Karawynn Long 2012年11月13日
最近的一份研究发现,求职面试的时候,如果应聘者能够以诙谐的方式告诉考官:“我想要一百万。”这个敢于狮子大开口的人最终拿到手的工资确实可能会提高10%。这种现象其实有心理学的依据。

    每一次成功的求职面试,肯定都会谈到工资问题。长久以来,求职者们得到的标准建议一直都是:谈工资要委婉含蓄点。

    再就业服务机构Challenger, Gray, and Christmas的CEO约翰·查林格建议,求职者们应该“让雇主现报出一个数目——这个数目可能会超出你的预期。”职业和生活博客网站Brazen Careerist的佩内洛普·特伦克建议,“‘你的工资范围是多少?’对这样的问题,最好的答案,就是想尽办法,‘我不告诉你。’”

    这通常会导致令人不舒服的、甚至敌对的懦夫博弈。如果你一直担心这类对话,这里有一个好消息:我们可以给出更漂亮的回答。

    爱达荷大学(University of Idaho)近期的一份调查发现,以开玩笑的口气提出百万美元薪酬,实际上能让之后公司开出的实际工资增加10%。研究测试情景中假设的求职者,是一位行政助理应试者,她上一份工作的工资是29,000美元。当被问及对新工作薪酬的期望时,她会以一种半是犹豫半是自嘲的口气答道:“我当然想要百万年薪,不过,我只希望能得到公平的待遇。”

    在这位求职者拒绝说出具体数字的情况中,雇主最终给出的平均工资约为32,500美元。但当这位求职者开玩笑地说出一百万美元时,雇主给出的平均工资则约为36,200美元。

    在上述案例中,工资的增加其实是一种名为“锚定”的心理效应在起作用。爱达荷大学心理学教授、同时也是该项研究的负责人托德·索尔斯坦森说:“我们听到一个数字时,不论是否与主题相关,我们都会固定在这个数字上,进而影响到我们的判断。”

    但在开出具体条件之前,求职者应该考虑到可能出现的反弹。德州大学达拉斯分校(University of Texas at Dallas)经济学教授、校谈判中心主任雷切尔·科洛森警告说:“实际上,如果谈判伙伴开出一个过于极端的条件,对方最常见的反应是停止谈判。”

    在索尔斯坦森研究中有一个预设条件,即参与者们无权拒绝求职者,而是可以告诉求职者他们能提供多少工资。

    那么,求职者们到底应不应该拿高薪开玩笑,以期自己的实际工资能有所提高?科洛森称,除非你能坦然接受可能失去工作机会的风险,否则别这么干。在推荐策略之前,她希望进行一项后续研究,量化相关的风险级别,例如,“有多少面试官会因为求职者的玩笑感到厌恶,进而雇佣别人?”

    不过,率先说出确切的数字还是能带来回报。规避这个问题的标准建议是,忽略锚定的实际效果。

    科洛森说,信息才是关键。科洛森为本科生、MBA和高管教授谈判策略已有18年之久。如果求职者了解到一个特定职位的工资范围,并能给出一个雇主愿意支付的最高金额,那么,率先说出自己期望的具体工资额,肯定会对求职者自身有利。

    查林格依然建议谨慎行事。他说:“雇主千差万别。根据雇主的工资结构,相同职位的工资水平有可能上下浮动20%。”

    There comes a point in every successful job interview when it's time to talk money. The standard advice to job applicants has long been to play it coy.

    John Challenger, CEO of outplacement firm Challenger, Gray, and Christmas, urges applicants to "let the employer name a salary first -- it may be higher than you expect." Penelope Trunk, founder of Brazen Careerist, advises that "the right answer to the question, 'What's your salary range?' is almost always some version of 'I'm not telling you.'"

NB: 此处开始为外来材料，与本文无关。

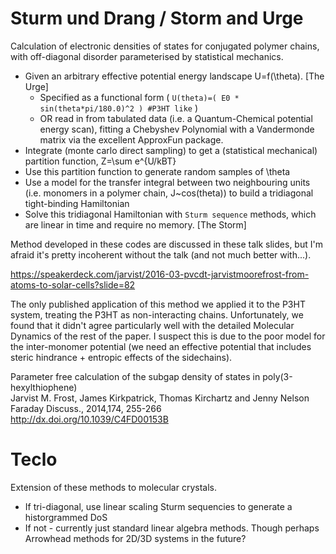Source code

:Sturm und Drang / Storm and Urge
=====

Calculation of electronic densities of states for conjugated polymer chains, with off-diagonal disorder parameterised by statistical mechanics.

* Given an arbitrary effective potential energy landscape U=f(\theta). [The Urge]
  * Specified as a functional form ( `U(theta)=( E0 * sin(theta*pi/180.0)^2 ) #P3HT like` )
  * OR read in from tabulated data (i.e. a Quantum-Chemical potential energy scan), fitting a Chebyshev Polynomial with a Vandermonde matrix via the excellent ApproxFun package.
* Integrate (monte carlo direct sampling) to get a (statistical mechanical) partition function, Z=\sum e^{U/kBT}
* Use this partition function to generate random samples of \theta
* Use a model for the transfer integral between two neighbouring units (i.e. monomers in a polymer chain, J~cos(theta)) to build a tridiagonal tight-binding Hamiltonian
* Solve this tridiagonal Hamiltonian with `Sturm sequence` methods, which are linear in time and require no memory. [The Storm]

Method developed in these codes are discussed in these talk slides, but I'm afraid it's pretty incoherent without the talk (and not much better with...).

https://speakerdeck.com/jarvist/2016-03-pvcdt-jarvistmoorefrost-from-atoms-to-solar-cells?slide=82

The only published application of this method we applied it to the P3HT system, treating the P3HT as non-interacting chains. Unfortunately, we found that it didn't agree particularly well with the detailed Molecular Dynamics of the rest of the paper. I suspect this is due to the poor model for the inter-monomer potential (we need an effective potential that includes steric hindrance + entropic effects of the sidechains).

Parameter free calculation of the subgap density of states in poly(3-hexylthiophene)  
Jarvist M. Frost,   James Kirkpatrick,   Thomas Kirchartz and   Jenny Nelson  
Faraday Discuss., 2014,174, 255-266  
http://dx.doi.org/10.1039/C4FD00153B

# Teclo

Extension of these methods to molecular crystals. 

* If tri-diagonal, use linear scaling Sturm sequencies to generate a historgrammed DoS
* If not - currently just standard linear algebra methods. Though perhaps Arrowhead methods for 2D/3D systems in the future?
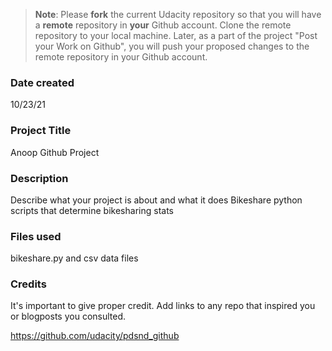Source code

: >**Note**: Please **fork** the current Udacity repository so that you will have a **remote** repository in **your** Github account. Clone the remote repository to your local machine. Later, as a part of the project "Post your Work on Github", you will push your proposed changes to the remote repository in your Github account.

### Date created
10/23/21

### Project Title
Anoop Github Project

### Description
Describe what your project is about and what it does
Bikeshare python scripts that determine bikesharing stats

### Files used
bikeshare.py and csv data files

### Credits
It's important to give proper credit. Add links to any repo that inspired you or blogposts you consulted.

https://github.com/udacity/pdsnd_github
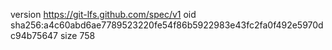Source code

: version https://git-lfs.github.com/spec/v1
oid sha256:a4c60abd6ae7789523220fe54f86b5922983e43fc2fa0f492e5970dc94b75647
size 758
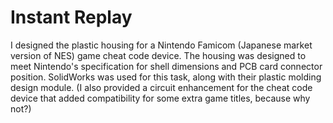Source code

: # Instant Replay

I designed the plastic housing for a Nintendo Famicom (Japanese market version of NES) game cheat code device.
The housing was designed to meet Nintendo's specification for shell dimensions and PCB card connector position. SolidWorks was used for this task, along with their plastic molding design module.
(I also provided a circuit enhancement for the cheat code device that added compatibility for some extra game titles, because why not?)

[](/projects/karat/CartSecond12-noview-9.jpg)
[](/projects/karat/rocky02.jpg)
[](/projects/karat/rocky04.jpg)
[](/projects/karat/rocky10.jpg)
[](/projects/karat/rocky11.jpg)
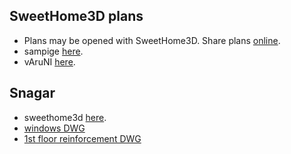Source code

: 
## SweetHome3D plans
- Plans may be opened with SweetHome3D. Share plans [online](http://www.sweethome3d.com/exportHomes.jsp).
- sampige [here](http://www.sweethome3d.com/viewHome.jsp?id=2264).
- vAruNI [here]().

## Snagar 
- sweethome3d [here](http://www.sweethome3d.com/viewHome.jsp?id=2232).
- [windows DWG](https://autode.sk/2BBc2g9)
- [1st floor reinforcement DWG](https://autode.sk/3eZMp74)
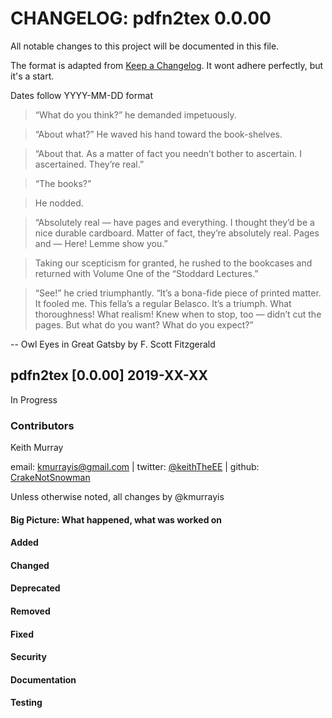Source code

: 

# CHANGELOG: pdfn2tex 0.0.00
All notable changes to this project will be documented in this file.

The format is adapted from [Keep a Changelog](http://keepachangelog.com/en/1.0.0/).
It wont adhere perfectly, but it's a start. 


Dates follow YYYY-MM-DD format


> “What do you think?” he demanded impetuously.

> “About what?” He waved his hand toward the book-shelves.

> “About that. As a matter of fact you needn’t bother to ascertain. I ascertained. They’re real.”

> “The books?”

> He nodded.

> “Absolutely real — have pages and everything. I thought they’d be a nice durable cardboard. Matter of fact, they’re absolutely real. Pages and — Here! Lemme show you.”

> Taking our scepticism for granted, he rushed to the bookcases and returned with Volume One of the “Stoddard Lectures.”

> “See!” he cried triumphantly. “It’s a bona-fide piece of printed matter. It fooled me. This fella’s a regular Belasco. It’s a triumph. What thoroughness! What realism! Knew when to stop, too — didn’t cut the pages. But what do you want? What do you expect?”

-- Owl Eyes in Great Gatsby by F. Scott Fitzgerald


## pdfn2tex [0.0.00] 2019-XX-XX
In Progress
### Contributors
Keith Murray

email: kmurrayis@gmail.com |
twitter: [@keithTheEE](https://twitter.com/keithTheEE) |
github: [CrakeNotSnowman](https://github.com/CrakeNotSnowman)

Unless otherwise noted, all changes by @kmurrayis

#### Big Picture: What happened, what was worked on


#### Added
#### Changed
#### Deprecated
#### Removed
#### Fixed
#### Security
#### Documentation
#### Testing

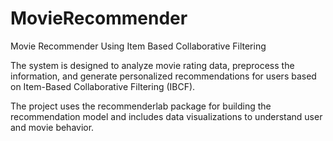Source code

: # MovieRecommender
Movie Recommender Using Item Based Collaborative Filtering

The system is designed to analyze movie rating data, preprocess the information, and generate personalized recommendations for users based on Item-Based Collaborative Filtering (IBCF).

The project uses the recommenderlab package for building the recommendation model and includes data visualizations to understand user and movie behavior.
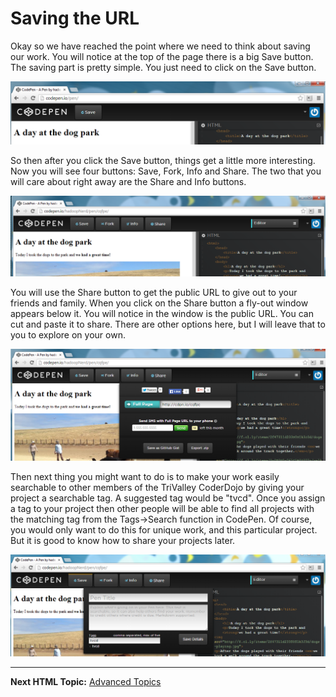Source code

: # Saving the URL

Okay so we have reached the point where we need to think about saving our work.  You will notice at the top of the page there is a big Save button.  The saving part is pretty simple.  You just need to click on the Save button.  

![Save Button](https://raw.githubusercontent.com/TriValleyCoderDojo/beginner-web/master/screenshots/before_save.PNG)

So then after you click the Save button, things get a little more interesting.  Now you will see four buttons: Save, Fork, Info and Share.  The two that you will care about right away are the Share and Info buttons.

![After Save Button](https://raw.githubusercontent.com/TriValleyCoderDojo/beginner-web/master/screenshots/after_save.PNG)

You will use the Share button to get the public URL to give out to your friends and family.  When you click on the Share button a fly-out window appears below it.  You will notice in the window is the public URL.  You can cut and paste it to share.  There are other options here, but I will leave that to you to explore on your own.  

![Share Button](https://raw.githubusercontent.com/TriValleyCoderDojo/beginner-web/master/screenshots/share_url.PNG)

Then next thing you might want to do is to make your work easily searchable to other members of the TriValley CoderDojo by giving your project a searchable tag.  A suggested tag would be "tvcd".  Once you assign a tag to your project then other people will be able to find all projects with the matching tag from the Tags->Search function in CodePen.  Of course, you would only want to do this for unique work, and this particular project.  But it is good to know how to share your projects later.  

![Share Button](https://raw.githubusercontent.com/TriValleyCoderDojo/beginner-web/master/screenshots/set_tag.PNG)


--------

**Next HTML Topic:** [Advanced Topics](https://github.com/TriValleyCoderDojo/beginner-web/tree/master/session1/10-advanced)
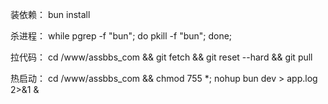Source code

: 装依赖：
bun install

杀进程：
while pgrep -f "bun"; do pkill -f "bun"; done;

拉代码：
cd /www/assbbs_com && git fetch && git reset --hard && git pull

热启动：
cd /www/assbbs_com && chmod 755 *; nohup bun dev > app.log 2>&1 &
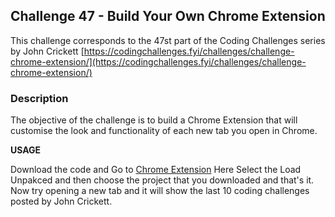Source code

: ## Challenge 47 - Build Your Own Chrome Extension

This challenge corresponds to the 47st part of the Coding Challenges series by John Crickett
[https://codingchallenges.fyi/challenges/challenge-chrome-extension/](https://codingchallenges.fyi/challenges/challenge-chrome-extension/)

### Description

The objective of the challenge is to build a Chrome Extension that will customise the look and functionality of each new tab you open in Chrome.

**USAGE**

Download the code and Go to [Chrome Extension](chrome://extensions/)
Here Select the Load Unpakced and then choose the project that you downloaded and that's it.
Now try opening a new tab and it will show the last 10 coding challenges posted by John Crickett.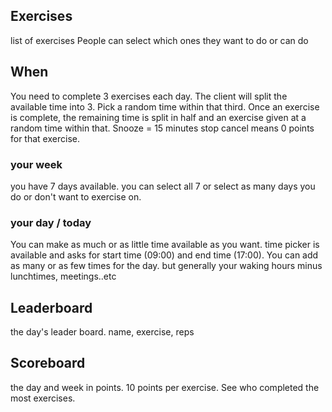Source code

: ## Exercises

list of exercises
People can select which ones they want to do or can do

## When

You need to complete 3 exercises each day.
The client will split the available time into 3. Pick a random time within that third. Once an exercise is complete, the remaining time is split in half and an exercise given at a random time within that.
Snooze = 15 minutes
stop cancel means 0 points for that exercise.

### your week

you have 7 days available. you can select all 7 or select as many days you do or don't want to exercise on.

### your day / today

You can make as much or as little time available as you want.
time picker is available and asks for start time (09:00) and end time (17:00).
You can add as many or as few times for the day. but generally your waking hours minus lunchtimes, meetings..etc

## Leaderboard

the day's leader board.
name, exercise, reps

## Scoreboard

the day and week in points. 10 points per exercise. See who completed the most exercises.

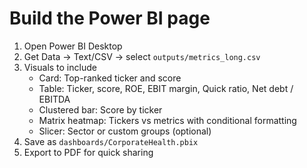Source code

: # Build the Power BI page
1) Open Power BI Desktop
2) Get Data → Text/CSV → select `outputs/metrics_long.csv`
3) Visuals to include
   - Card: Top-ranked ticker and score
   - Table: Ticker, score, ROE, EBIT margin, Quick ratio, Net debt / EBITDA
   - Clustered bar: Score by ticker
   - Matrix heatmap: Tickers vs metrics with conditional formatting
   - Slicer: Sector or custom groups (optional)
4) Save as `dashboards/CorporateHealth.pbix`
5) Export to PDF for quick sharing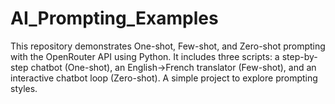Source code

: # AI_Prompting_Examples
This repository demonstrates One-shot, Few-shot, and Zero-shot prompting with the OpenRouter API using Python. It includes three scripts: a step-by-step chatbot (One-shot), an English→French translator (Few-shot), and an interactive chatbot loop (Zero-shot). A simple project to explore prompting styles.
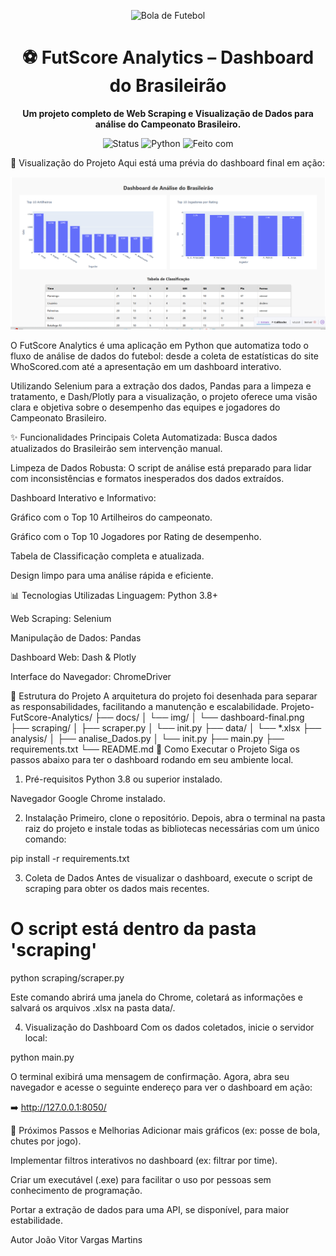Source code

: <p align="center">
<img src="https://www.google.com/search?q=https://raw.githubusercontent.com/Tarikul-Islam-Anik/Animated-Fluent-Emojis/master/Emojis/Objects/Soccer%2520Ball.png" alt="Bola de Futebol" width="120" height="120" />
</p>

<h1 align="center">⚽ FutScore Analytics – Dashboard do Brasileirão</h1>

<p align="center">
<strong>Um projeto completo de Web Scraping e Visualização de Dados para análise do Campeonato Brasileiro.</strong>
</p>

<p align="center">
<img alt="Status" src="https://www.google.com/search?q=https://img.shields.io/badge/status-conclu%C3%ADdo-green%3Fstyle%3Dfor-the-badge">
<img alt="Python" src="https://www.google.com/search?q=https://img.shields.io/badge/Python-3.8%2B-blue%3Fstyle%3Dfor-the-badge%26logo%3Dpython">
<img alt="Feito com" src="https://www.google.com/search?q=https://img.shields.io/badge/feito%2520com-Dash%2520%26%2520Plotly-purple%3Fstyle%3Dfor-the-badge">
</p>

📸 Visualização do Projeto
Aqui está uma prévia do dashboard final em ação:

<p align="center">
<img src="./docs/img/dashboard-final.png" alt="Prévia do Dashboard Final" width="800"/>
</p>

O FutScore Analytics é uma aplicação em Python que automatiza todo o fluxo de análise de dados do futebol: desde a coleta de estatísticas do site WhoScored.com até a apresentação em um dashboard interativo.

Utilizando Selenium para a extração dos dados, Pandas para a limpeza e tratamento, e Dash/Plotly para a visualização, o projeto oferece uma visão clara e objetiva sobre o desempenho das equipes e jogadores do Campeonato Brasileiro.

✨ Funcionalidades Principais
Coleta Automatizada: Busca dados atualizados do Brasileirão sem intervenção manual.

Limpeza de Dados Robusta: O script de análise está preparado para lidar com inconsistências e formatos inesperados dos dados extraídos.

Dashboard Interativo e Informativo:

Gráfico com o Top 10 Artilheiros do campeonato.

Gráfico com o Top 10 Jogadores por Rating de desempenho.

Tabela de Classificação completa e atualizada.

Design limpo para uma análise rápida e eficiente.

📊 Tecnologias Utilizadas
Linguagem: Python 3.8+

Web Scraping: Selenium

Manipulação de Dados: Pandas

Dashboard Web: Dash & Plotly

Interface do Navegador: ChromeDriver

📂 Estrutura do Projeto
A arquitetura do projeto foi desenhada para separar as responsabilidades, facilitando a manutenção e escalabilidade.
Projeto-FutScore-Analytics/
├── docs/
│ └── img/
│ └── dashboard-final.png
├── scraping/
│ ├── scraper.py
│ └── init.py
├── data/
│ └── *.xlsx
├── analysis/
│ ├── analise_Dados.py
│ └── init.py
├── main.py
├── requirements.txt
└── README.md
🚀 Como Executar o Projeto
Siga os passos abaixo para ter o dashboard rodando em seu ambiente local.

1. Pré-requisitos
Python 3.8 ou superior instalado.

Navegador Google Chrome instalado.

2. Instalação
Primeiro, clone o repositório. Depois, abra o terminal na pasta raiz do projeto e instale todas as bibliotecas necessárias com um único comando:

pip install -r requirements.txt

3. Coleta de Dados
Antes de visualizar o dashboard, execute o script de scraping para obter os dados mais recentes.

# O script está dentro da pasta 'scraping'
python scraping/scraper.py

Este comando abrirá uma janela do Chrome, coletará as informações e salvará os arquivos .xlsx na pasta data/.

4. Visualização do Dashboard
Com os dados coletados, inicie o servidor local:

python main.py

O terminal exibirá uma mensagem de confirmação. Agora, abra seu navegador e acesse o seguinte endereço para ver o dashboard em ação:

➡️ http://127.0.0.1:8050/

🔮 Próximos Passos e Melhorias
Adicionar mais gráficos (ex: posse de bola, chutes por jogo).

Implementar filtros interativos no dashboard (ex: filtrar por time).

Criar um executável (.exe) para facilitar o uso por pessoas sem conhecimento de programação.

Portar a extração de dados para uma API, se disponível, para maior estabilidade.

Autor João Vitor Vargas Martins
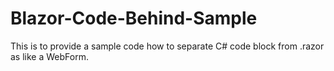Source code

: # Blazor-Code-Behind-Sample
This is to provide a sample code how to separate C# code block from .razor as like a WebForm.
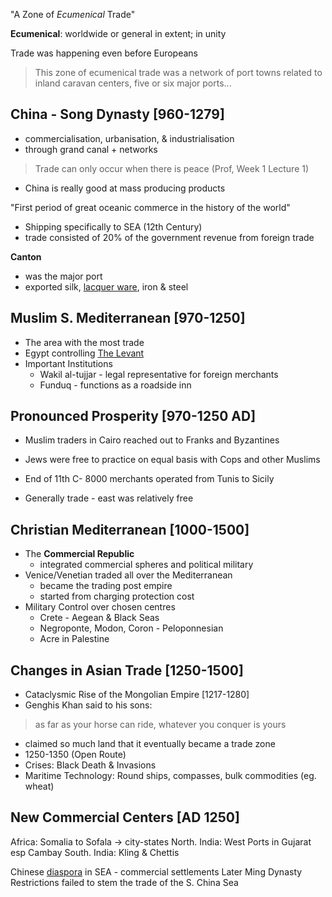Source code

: "A Zone of *Ecumenical* Trade"

**Ecumenical**: worldwide or general in extent; in unity

Trade was happening even before Europeans

> This zone of ecumenical trade was a network of port towns related to inland caravan centers, five or six major ports...

## China - Song Dynasty [960-1279]
- commercialisation, urbanisation, & industrialisation
- through  grand canal + networks
> Trade can only occur when there is peace (Prof, Week 1 Lecture 1)
- China is really good at mass producing products

"First period of great oceanic commerce in the history of the world"
- Shipping specifically to SEA (12th Century)
- trade consisted of 20% of the government revenue from foreign trade

**Canton**
- was the major port
- exported silk, [lacquer ware](https://www.google.com/search?client=firefox-b-d&q=laquerware), iron & steel
## Muslim S. Mediterranean [970-1250]
- The area with the most trade
- Egypt controlling [The Levant](https://www.google.com/search?client=firefox-b-d&q=Levant)
- Important Institutions
	- Wakil al-tujjar - legal representative for foreign merchants
	- Funduq - functions as a roadside inn

## Pronounced Prosperity [970-1250 AD]
- Muslim traders in Cairo reached out to Franks and Byzantines
- Jews were free to practice on equal basis with Cops and other Muslims

- End of 11th C- 8000 merchants operated from Tunis to Sicily
- Generally trade - east was relatively free

## Christian Mediterranean [1000-1500]
- The **Commercial Republic**
	- integrated commercial spheres and political military
- Venice/Venetian traded all over the Mediterranean
	- became the trading post empire
	- started from charging protection cost
- Military Control over chosen centres
	- Crete - Aegean & Black Seas
	- Negroponte, Modon, Coron - Peloponnesian
	- Acre in Palestine

## Changes in Asian Trade [1250-1500]
- Cataclysmic Rise of the Mongolian Empire [1217-1280]
- Genghis Khan said to his sons:
> as far as your horse can ride, whatever you conquer is yours
- claimed so much land that it eventually became a trade zone
- 1250-1350 (Open Route)
- Crises: Black Death & Invasions
- Maritime Technology: Round ships, compasses, bulk commodities (eg. wheat)

## New Commercial Centers [AD 1250]
Africa: Somalia to Sofala $\rightarrow$ city-states
North. India: West Ports in Gujarat esp Cambay
South. India: Kling & Chettis

Chinese [diaspora](https://www.google.com/search?client=firefox-b-d&q=diasporta) in SEA - commercial settlements
Later Ming Dynasty Restrictions failed to stem the trade of the S. China Sea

    This often leads to an uncomfortable, even adversarial, game of chicken. If that's the sort of conversation you dread, here's good news: there are better alternatives.

    A recent study out of the University of Idaho found that making a joke about a million-dollar salary actually increased subsequent offer amounts by more than 10%.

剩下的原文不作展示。